Extraño mes es enero. Con él comienza el año, pero en él nada empieza. Ningún proyecto arranca, ninguna duda se aclara, ninguna urgencia se satisface. Vivirlo es encontrarse perdido en alguna misteriosa inopia, en una dimensión donde nada se resuelve. Enero son los minutos de sueño antes de la segunda llamada del despertador; el conteo en la lona; la media hora de retraso con que se inicia todo acto privado u oficial.
Hasta los propios Reyes Magos, figuras emblemáticas del período, son ejemplo de eso que los gringos llaman bad timing: arriban muy tarde para el Nacimiento, después de la Matanza de los Inocentes y demasiado temprano para la Pasión. Uno se los imagina engalletados con aquellos bártulos de oro, incienso y mirra, buscando dónde estacionar camellos, preguntando por una señora que vivía en un pesebre y con expresión de ¿ahora qué hacemos?
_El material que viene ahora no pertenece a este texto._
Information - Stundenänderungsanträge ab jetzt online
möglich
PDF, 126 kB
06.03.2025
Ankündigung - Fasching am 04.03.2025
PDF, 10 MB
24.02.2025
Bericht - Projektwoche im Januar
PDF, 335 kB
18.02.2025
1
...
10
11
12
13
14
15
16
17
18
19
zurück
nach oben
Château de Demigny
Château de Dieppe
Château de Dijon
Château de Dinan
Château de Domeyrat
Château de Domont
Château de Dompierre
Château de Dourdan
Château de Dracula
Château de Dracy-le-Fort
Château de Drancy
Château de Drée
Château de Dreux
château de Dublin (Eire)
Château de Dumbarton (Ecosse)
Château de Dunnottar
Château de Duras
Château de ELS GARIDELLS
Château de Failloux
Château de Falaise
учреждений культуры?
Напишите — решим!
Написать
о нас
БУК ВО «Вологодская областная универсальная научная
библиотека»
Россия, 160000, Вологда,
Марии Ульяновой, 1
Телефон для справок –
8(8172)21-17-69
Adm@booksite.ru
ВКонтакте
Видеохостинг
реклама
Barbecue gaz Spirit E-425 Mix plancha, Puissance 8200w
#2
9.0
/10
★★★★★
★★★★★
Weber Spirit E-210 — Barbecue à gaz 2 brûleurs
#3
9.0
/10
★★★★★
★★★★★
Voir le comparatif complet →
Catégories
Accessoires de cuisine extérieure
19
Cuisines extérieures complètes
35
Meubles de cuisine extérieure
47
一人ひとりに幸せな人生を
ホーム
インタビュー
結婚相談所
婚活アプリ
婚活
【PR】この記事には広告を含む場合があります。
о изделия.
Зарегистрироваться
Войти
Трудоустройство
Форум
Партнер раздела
Y no es para menos. Enero es mes de tránsito, mes vacilón, mes sala de espera, mes postdata, mes limbo, mes vuelva el mes próximo. Suerte de paréntesis, debería ser declarado inexistente. El presupuesto apenas empieza a ejecutarse con el Carnaval de febrero.
Las cotizaciones para los contratos se parapetean a mediados de marzo y hasta la misma Semana Santa a veces solo se presenta hacia abril, como avergonzada de que se le pegaron las cobijas. Únicamente con las lluvias y los derrumbes de mayo siente la ciudadanía que ha comenzado el año propiamente dicho y que puede dedicarse a las tareas planeadas para él, es decir: postergarlo todo hasta el venidero con la excusa de que ya viene diciembre.
Los aztecas denominaban al lapso entre un año y otro con un nombre tan hermoso como terrible: los días enmascarados. Mes incógnito, no tiene enero todavía los rasgos de la añoranza de lo que fue ni las facciones de la esperanza de lo que será. Jano, dios de las fronteras, los límites, las puertas y las transiciones, lo aflige con sus dos caras. La una se vuelve al pasado y la otra al futuro como símbolo de la trascendencia del hito que los liga: el sentido de la Historia. Algo aquí nos concierne.
Avanzaré mi hipótesis sobre la nueva identidad del venezolano: vivimos un enero perpetuo, con el vago recuerdo de una fiesta que acabó antes de empezar -vacas gordas, Venezuela Saudita o Gran Venezuela- y de la cual solo quedan un montón de platos sucios con hojas de hallacas, vasitos de plástico con hielo derretido y una lista de buenos propósitos perfumada con caña mala. Es demasiado tarde para enmendar la plana; demasiado temprano para revisar lo que está pendiente (es decir, todo). Nuevo Jano, el habitante de enero también presenta dos cabezas, una atormentada por la migraña de lo que no hizo y otra por la jaqueca de lo que no hará. Enero es la ilusión de que el balance no existe mientras no pensemos en él; el engaño de que el déficit desaparecerá en cuanto lo olvidemos. El ciudadano enero elige o soporta al gobierno enero, que no echa para alante ni para atrás, que no acaba de comenzar ni de terminar.
En esta forma paradójica el mes de las transiciones, de los cambios y del devenir se torna mes de la parálisis. Como la posmodernidad, está situado en medio de la nada y sin proyecto. El perpetuo enero es la resistencia a cambiar nada mientras nos cambiamos en nada.